Hersey’s work leads to win over Wheeling
Relax, Hersey fans. Your boys basketball team is just fine.
Coming off a rough outing at their Thanksgiving tournament, you’d have thought the Huskies might be looking at a dry spell.
Friday night, instead, they met a Wheeling team still struggling to find itself and rolled away from the Wildcats’ gym with a 65-32 Mid-Suburban East-opening victory.
And they did it with defense.
Wheeling committed 19 turnovers and the ballhawking Huskies (2-3, 1-0) made them pay with transition layups. They also closed out on Wheeling’s strong point — its perimeter shooters, particularly Jeremy Stephani. He had one 3-pointer and finished with 9 points.
Hersey has Vuk Vukovic to thank for that. Vukovic, meanwhile, has his teammates to thank, as he did after the game.
“He’s a terrific shooter,” Vukovic said of Stephani.
But every pick Wheeling set for Stephani was greeted by a Huskie who jumped it in Vukovic’s support. And in the middle, 6-foot-5 sophomore Mike Fuerst anchored things when Wheeling had notions of going to the hoop, with help from Justin Jobski and Stefan Vucicevic. They had 23 points between them and helped Hersey to a 28-20 rebounding advantage.
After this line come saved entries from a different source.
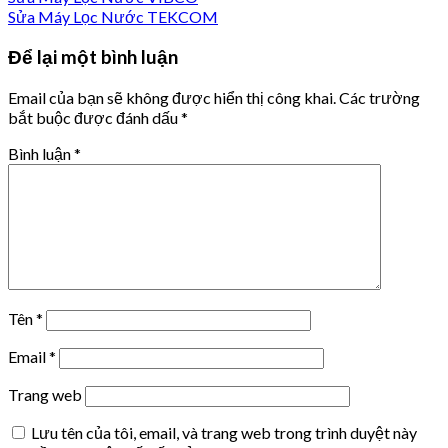
Sửa Máy Lọc Nước TEKCOM
Để lại một bình luận
Email của bạn sẽ không được hiển thị công khai.
Các trường
bắt buộc được đánh dấu
*
Bình luận
*
Tên
*
Email
*
Trang web
Lưu tên của tôi, email, và trang web trong trình duyệt này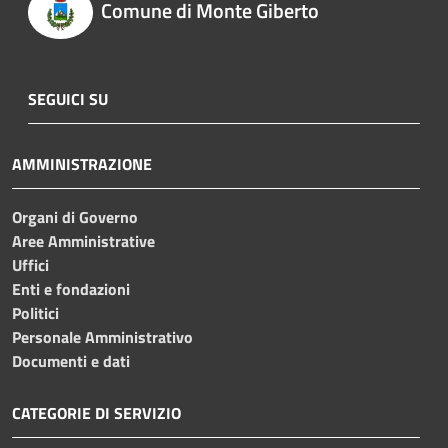
Comune di Monte Giberto
SEGUICI SU
AMMINISTRAZIONE
Organi di Governo
Aree Amministrative
Uffici
Enti e fondazioni
Politici
Personale Amministrativo
Documenti e dati
CATEGORIE DI SERVIZIO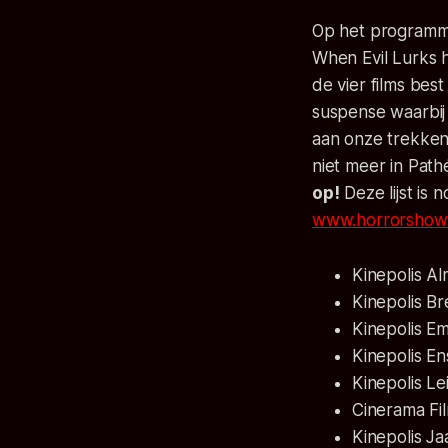
Op het programma
When Evil Lurks
h
de vier films bes
suspense waarbij
aan onze trekken.
niet meer in Path
op!
Deze lijst is
www.horrorshow.
Kinepolis A
Kinepolis B
Kinepolis 
Kinepolis E
Kinepolis L
Cinerama Fi
Kinepolis J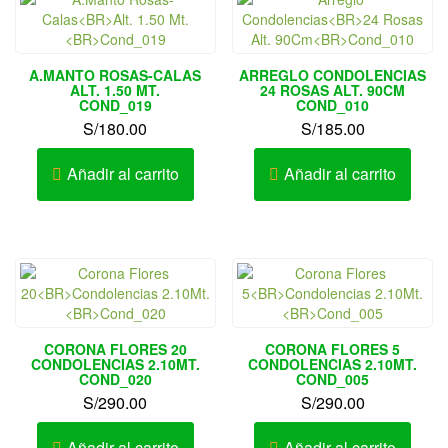
A.MANTO ROSAS-CALAS
ARREGLO CONDOLENCIAS
ALT. 1.50 MT.
24 ROSAS ALT. 90CM
COND_019
COND_010
S/
180.00
S/
185.00
Añadir al carrito
Añadir al carrito
CORONA FLORES 20
CORONA FLORES 5
CONDOLENCIAS 2.10MT.
CONDOLENCIAS 2.10MT.
COND_020
COND_005
S/
290.00
S/
290.00
Añadir al carrito
Añadir al carrito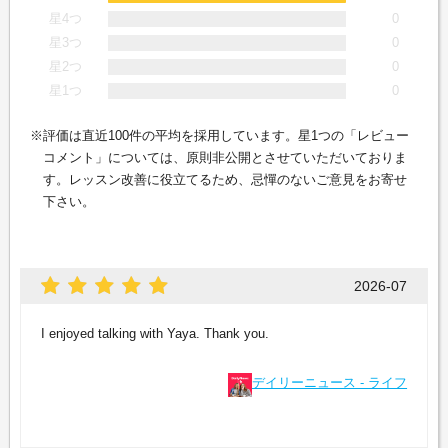
星4つ
0
星3つ
0
星2つ
0
星1つ
0
評価は直近100件の平均を採用しています。星1つの「レビュー
コメント」については、原則非公開とさせていただいておりま
す。レッスン改善に役立てるため、忌憚のないご意見をお寄せ
下さい。
2026-07
I enjoyed talking with Yaya. Thank you.
デイリーニュース - ライフ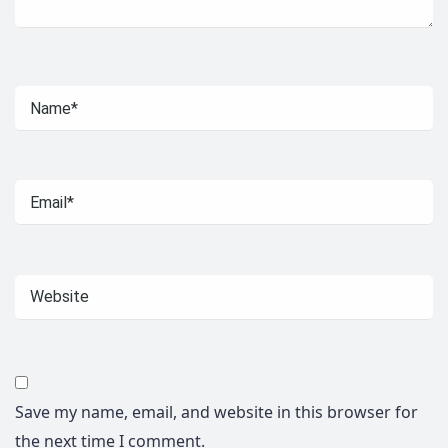
Save my name, email, and website in this browser for
the next time I comment.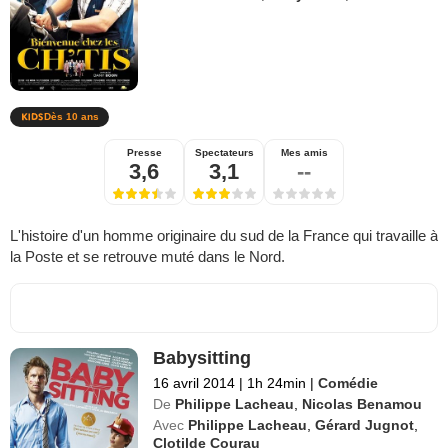
Dès 10 ans
Presse
Spectateurs
Mes amis
3,6
3,1
--
L'histoire d'un homme originaire du sud de la France qui travaille à
la Poste et se retrouve muté dans le Nord.
Babysitting
16 avril 2014
|
1h 24min
|
Comédie
De
Philippe Lacheau
,
Nicolas Benamou
Avec
Philippe Lacheau
,
Gérard Jugnot
,
Clotilde Courau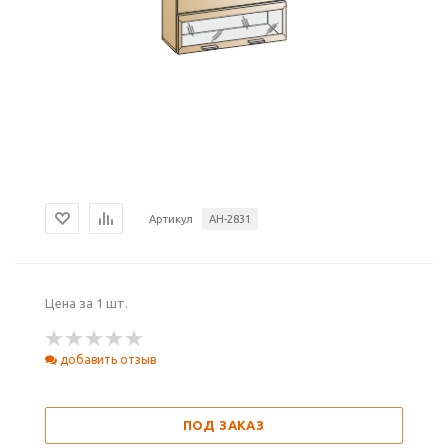
Артикул
АН-2831
Цена за 1 шт.
добавить отзыв
ПОД ЗАКАЗ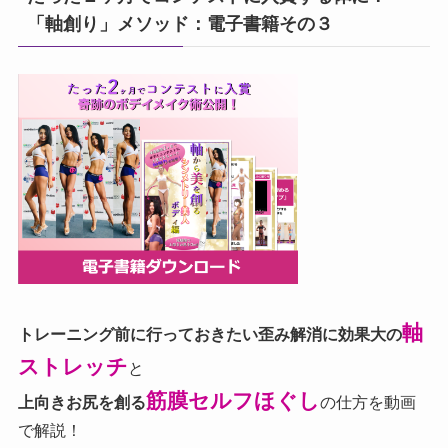
「軸創り」メソッド：電子書籍その３
軸
トレーニング前に行っておきたい歪み解消に効果大の
ストレッチ
と
筋膜セルフほぐし
上向きお尻を創る
の仕方を動画
で解説！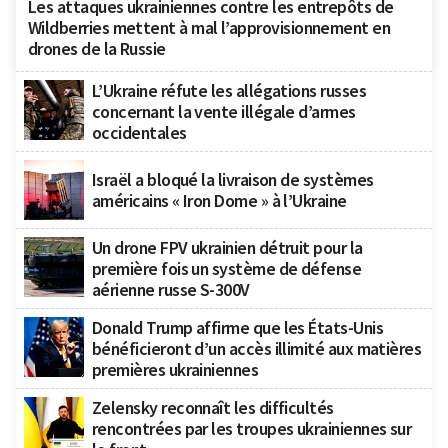
Les attaques ukrainiennes contre les entrepôts de
Wildberries mettent à mal l’approvisionnement en
drones de la Russie
L’Ukraine réfute les allégations russes
concernant la vente illégale d’armes
occidentales
Israël a bloqué la livraison de systèmes
américains « Iron Dome » à l’Ukraine
Un drone FPV ukrainien détruit pour la
première fois un système de défense
aérienne russe S-300V
Donald Trump affirme que les États-Unis
bénéficieront d’un accès illimité aux matières
premières ukrainiennes
Zelensky reconnaît les difficultés
rencontrées par les troupes ukrainiennes sur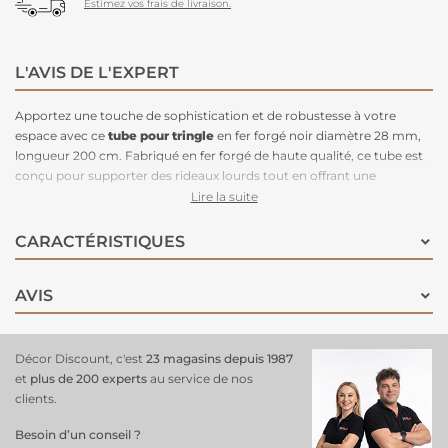
Estimez vos frais de livraison.
L'AVIS DE L'EXPERT
Apportez une touche de sophistication et de robustesse à votre
espace avec ce
tube pour tringle
en fer forgé noir diamètre 28 mm,
longueur 200 cm. Fabriqué en fer forgé de haute qualité, ce tube est
conçu pour supporter des rideaux lourds tout en offrant une
installation stable et sécurisée. Sa finishing noir mat lui confère un
Lire la suite
look élégant et moderne, idéal pour des
intérieurs contemporains
,
industriels ou minimalistes. Avec un diamètre de 28 mm, il est
CARACTÉRISTIQUES
parfaitement adapté pour accueillir une variété d'accessoires et de
rideaux, assurant ainsi une suspension fluide et pratique. Sa longueur
AVIS
de 200 cm le rend parfait
pour des fenêtres de taille moyenne à
grande
, tout en offrant une flexibilité d’installation !
Décor Discount, c'est
23 magasins depuis 1987
et
plus de 200 experts
au service de nos
clients.
Besoin d’un conseil ?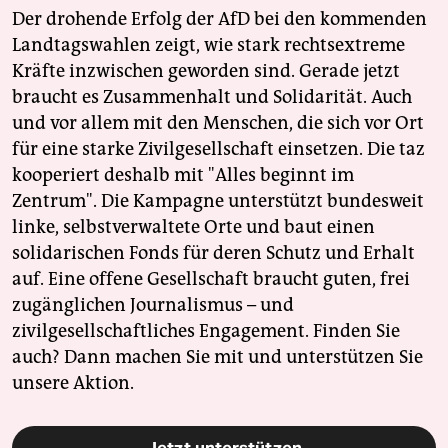
Der drohende Erfolg der AfD bei den kommenden
Landtagswahlen zeigt, wie stark rechtsextreme
Kräfte inzwischen geworden sind. Gerade jetzt
braucht es Zusammenhalt und Solidarität. Auch
und vor allem mit den Menschen, die sich vor Ort
für eine starke Zivilgesellschaft einsetzen. Die taz
kooperiert deshalb mit "Alles beginnt im
Zentrum". Die Kampagne unterstützt bundesweit
linke, selbstverwaltete Orte und baut einen
solidarischen Fonds für deren Schutz und Erhalt
auf. Eine offene Gesellschaft braucht guten, frei
zugänglichen Journalismus – und
zivilgesellschaftliches Engagement. Finden Sie
auch? Dann machen Sie mit und unterstützen Sie
unsere Aktion.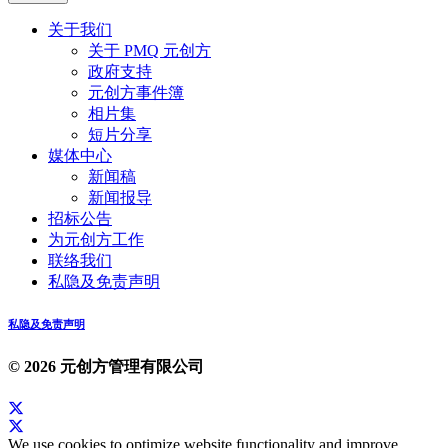
关于我们
关于 PMQ 元创方
政府支持
元创方事件簿
相片集
短片分享
媒体中心
新闻稿
新闻报导
招标公告
为元创方工作
联络我们
私隐及免责声明
私隐及免责声明
© 2026 元创方管理有限公司
We use cookies to optimize website functionality and improve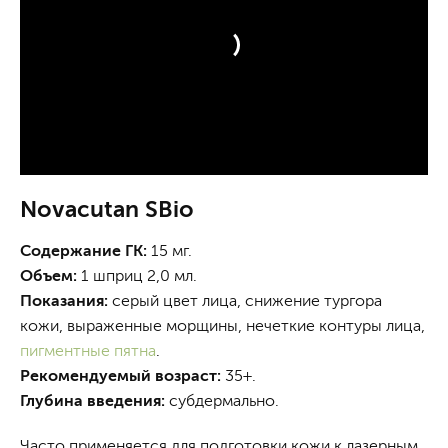
Novacutan SBio
Содержание ГК:
15 мг.
Объем:
1 шприц 2,0 мл.
Показания:
серый цвет лица, снижение тургора
кожи, выраженные морщины, нечеткие контуры лица,
пигментные пятна
.
Рекомендуемый возраст:
35+.
Глубина введения:
субдермально.
Часто применяется для подготовки кожи к лазерным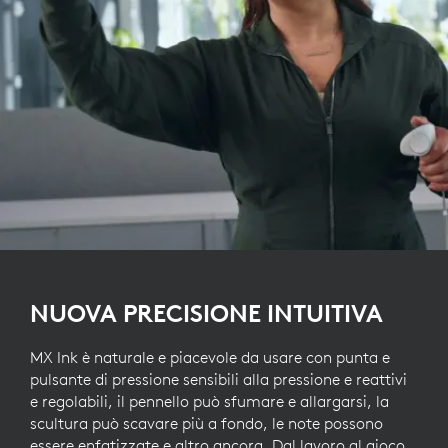
NUOVA PRECISIONE INTUITIVA
MX Ink è naturale e piacevole da usare con punta e
pulsante di pressione sensibili alla pressione e reattivi
e regolabili, il pennello può sfumare e allargarsi, la
scultura può scavare più a fondo, le note possono
essere enfatizzate e altro ancora. Dal lavoro al gioco,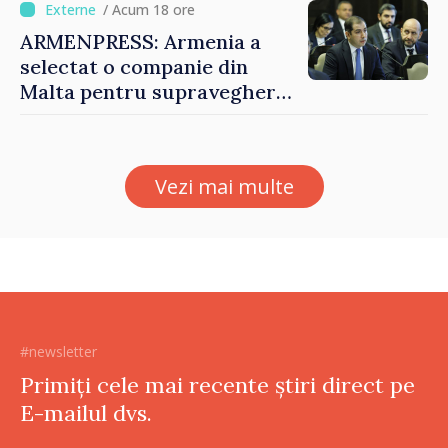
bază al oamenilor”
/ Acum 18 ore
ARMENPRESS: Armenia a
selectat o companie din
Malta pentru supravegherea
sectorului jocurilor de
noroc
Vezi mai multe
#newsletter
Primiți cele mai recente știri direct pe
E-mailul dvs.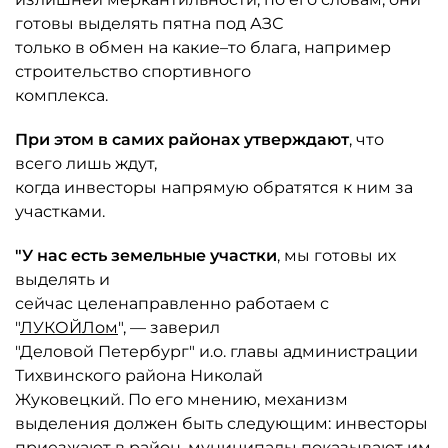
готовы выделять пятна под АЗС
только в обмен на какие–то блага, например
строительство спортивного
комплекса.
При этом в самих районах утверждают
, что
всего лишь ждут,
когда инвесторы напрямую обратятся к ним за
участками.
"У нас есть земельные участки
, мы готовы их
выделять и
сейчас целенаправленно работаем с
"
ЛУКОЙЛом
", — заверил
"Деловой Петербург" и.о. главы администрации
Тихвинского района Николай
Жуковецкий. По его мнению, механизм
выделения должен быть следующим: инвесторы
приезжают в район, муниципалы показывают им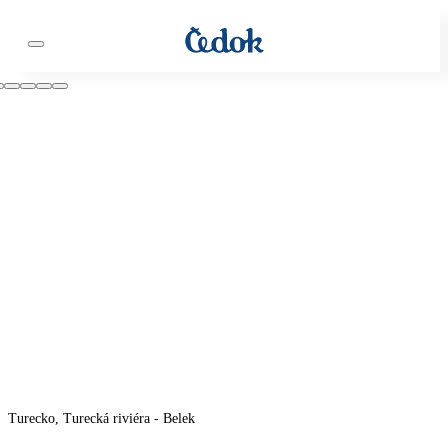
Turecko, Turecká riviéra - Belek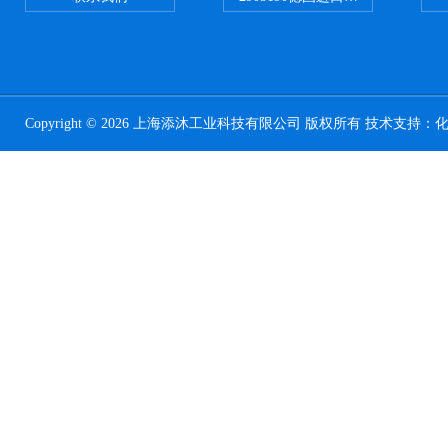
Copyright © 2026 上海添沐工业科技有限公司 版权所有 技术支持：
Hersey seized control and never gave it back with an 18-point streak from the first quarter into the second. The spurt included Vukovic scoring inside, Kevin Kozil hitting 2 free throws, Jobski scoring on a fastbreak from Vukovic, Vukovic hitting the first of 4 consecutive 3-pointers he nailed and Sean Reszotko registering a steal and layin for a 22-5 lead.
Vukovic (14 points) opened the second half with 3 straight 3-pointers to negate any Wheeling (0-5, 0-1) comeback ideas.
It all left Hersey feeling a lot better about itself after the Thanksgiving rough ride.
“I thought that brought us together,” Vukovic said though. “We work hard. We just battle.”
“He played with a lot of energy,” Hersey coach Steve Messer said of Vukovic.
“I think we can be good,” said Messer, who pointed out that it really depends on, “How well we attack teams when we play five-on-five.”
For Wheeling, there were few bright spots after grabbing a 5-4 first-quarter lead on a slick Stephani pass to Chris Pierro.
“Right now, we’re not a very good offensive team,” said Wheeling coach John Clancy after his team shot 11-for-40 and 3-for-21 on 3-pointers, one of its strengths. “We thought we were going to give a better effort tonight.
“We’re learning how to compete. We’re learning how to win,” he said of the culture change he’s trying to instill.
He got some moments from Lamont McPherson around the basket and freshman Matthias Kim at point guard, both off the bench, but there’s just too big a hill to climb right now.
When will things get better?
“When we get that aggressive mindset,” Clancy said.
As Hersey suddenly is doing.
“The team’s pretty good,” said Vukovic. “We worked in practice and played hard. We play best as a team.”